▸ **Material for the task**:
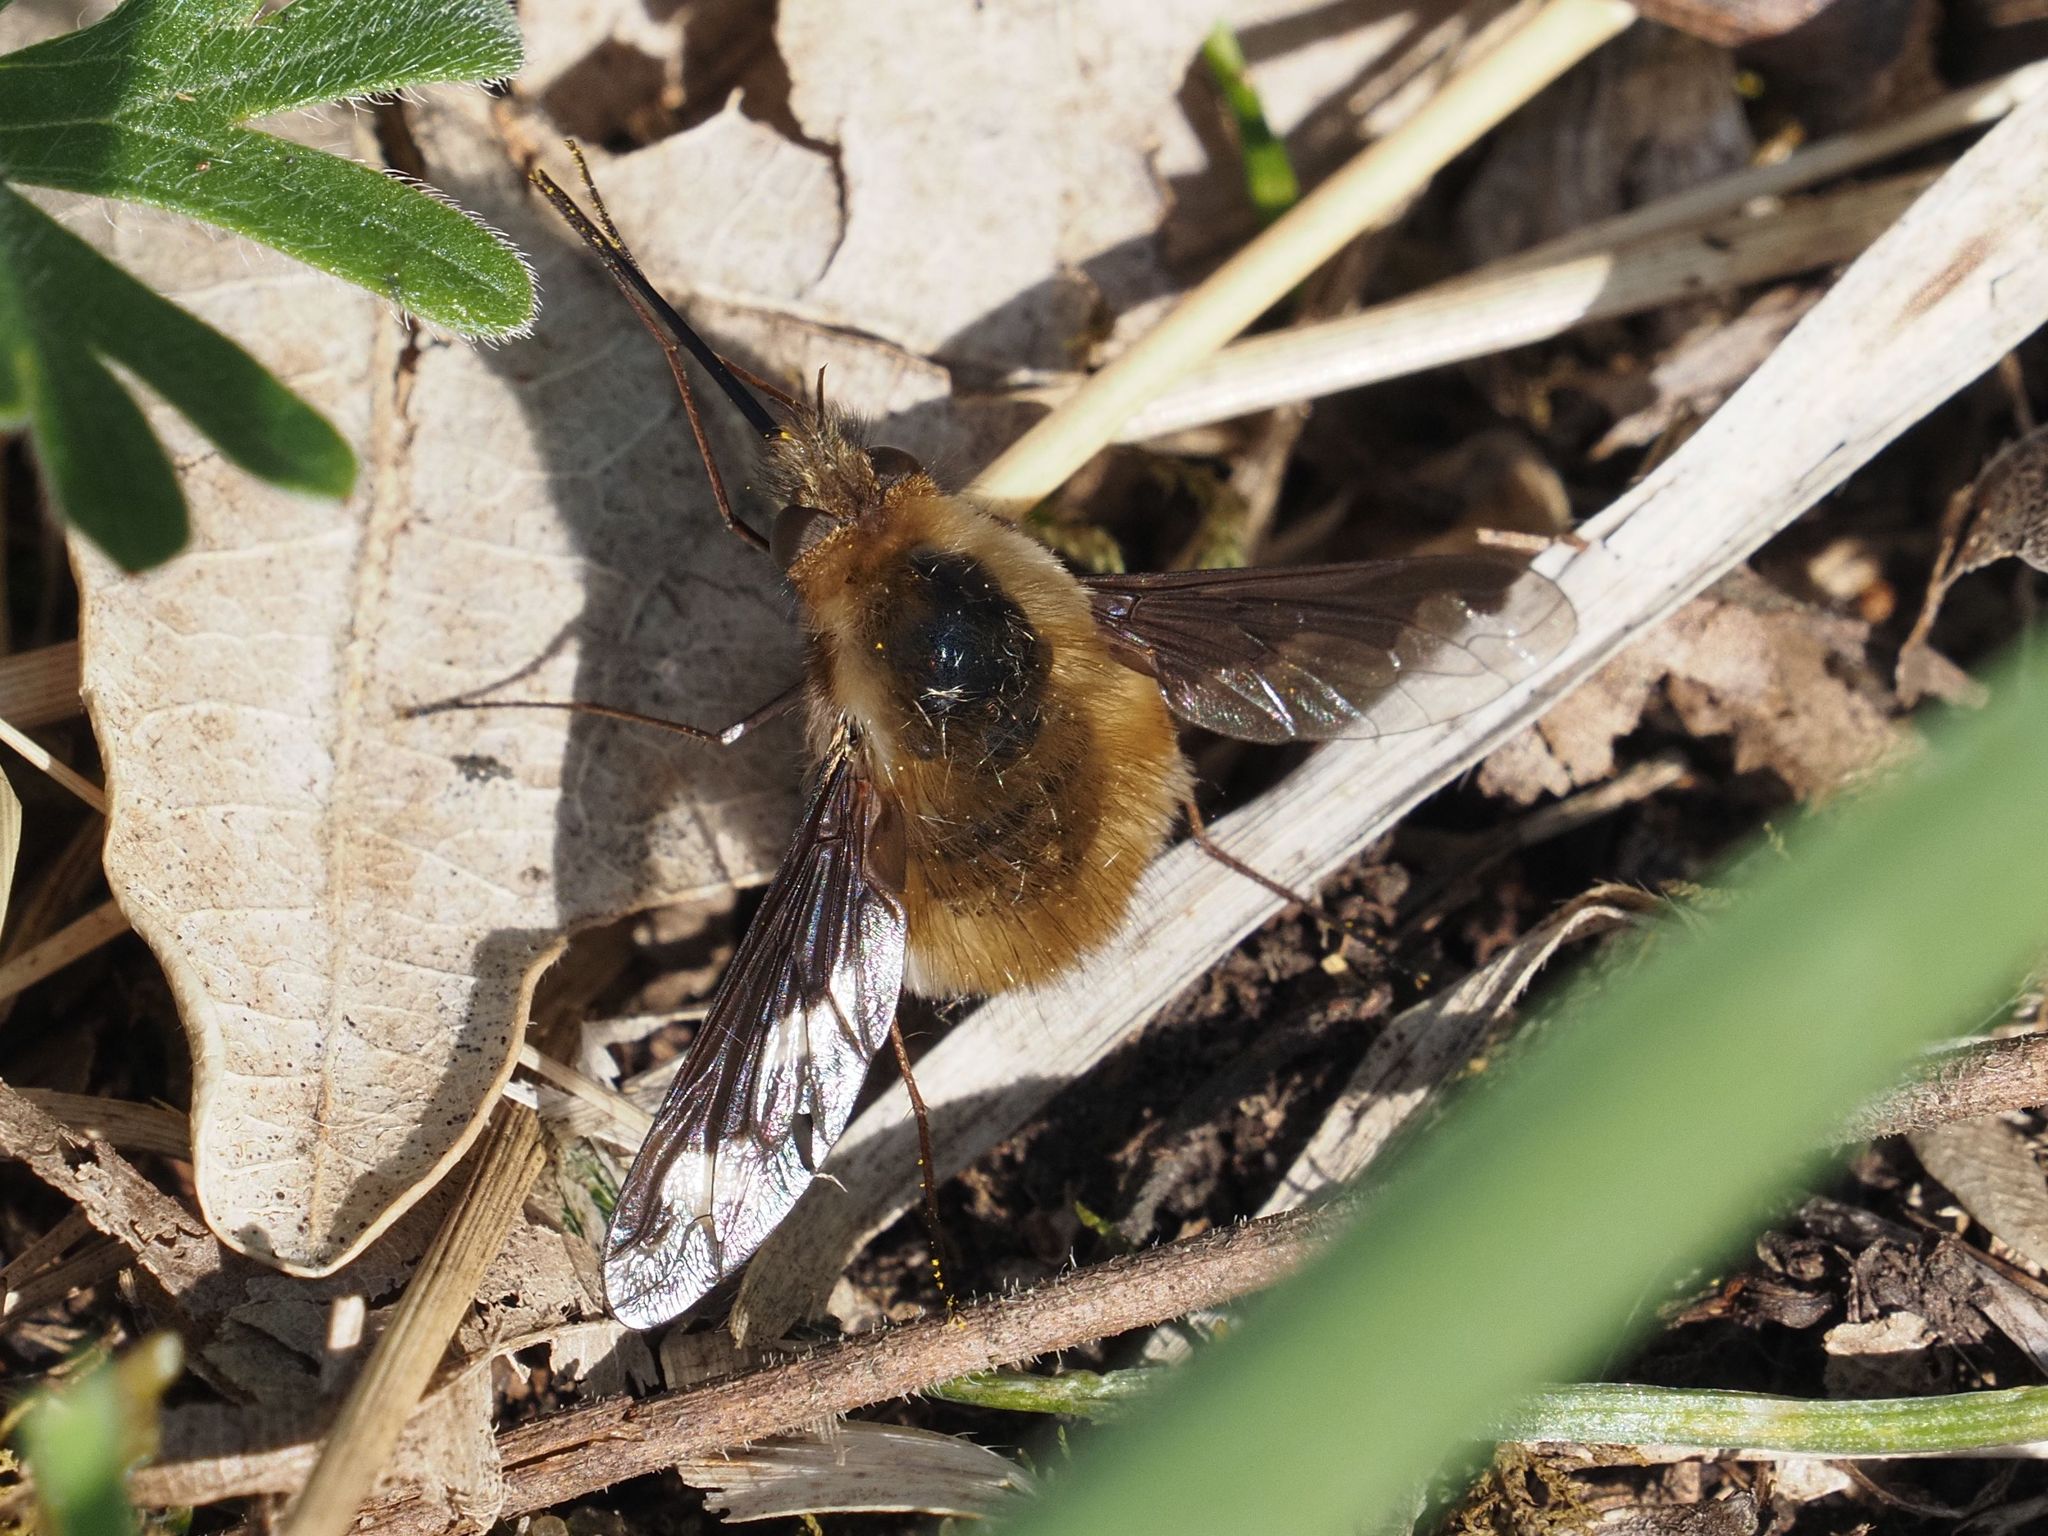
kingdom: Animalia
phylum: Arthropoda
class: Insecta
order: Diptera
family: Bombyliidae
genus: Bombylius
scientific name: Bombylius major
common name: Bee fly
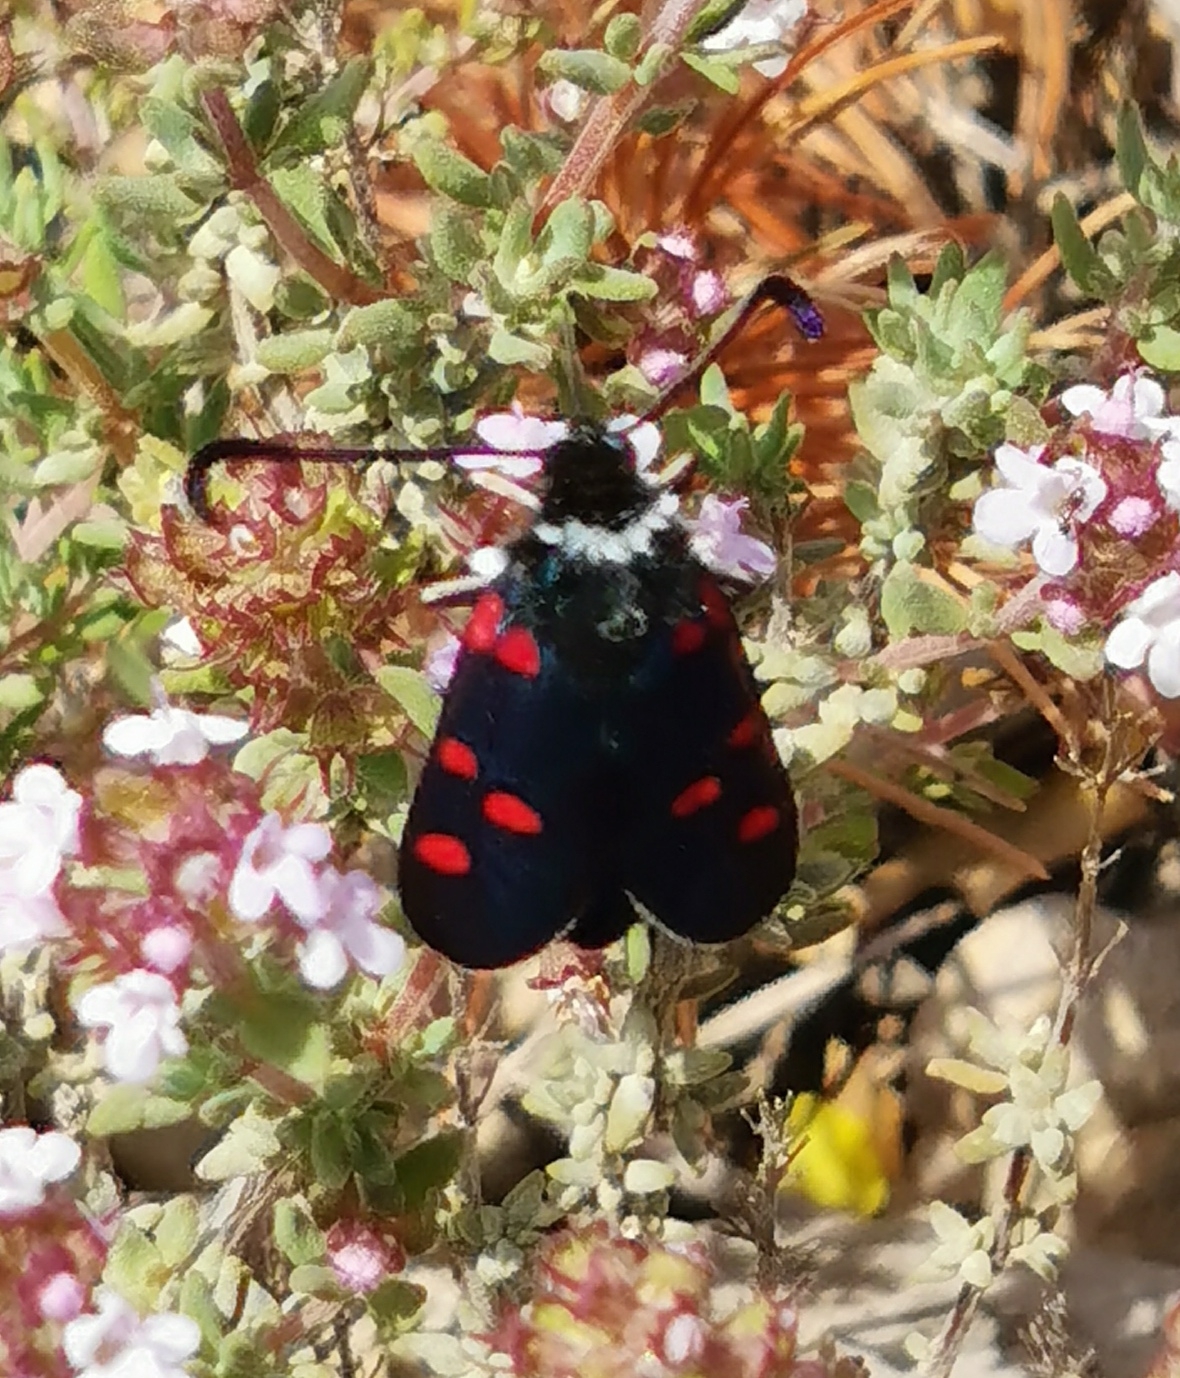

▸ **Exercise**:
Could you copy, word for word, the lines starting at the one that contains "class: Insecta" and ending at the close of the records, leaving the pictures out of your answer?

▸ **Complete answer**:
class: Insecta
order: Diptera
family: Bombyliidae
genus: Bombylius
scientific name: Bombylius major
common name: Bee fly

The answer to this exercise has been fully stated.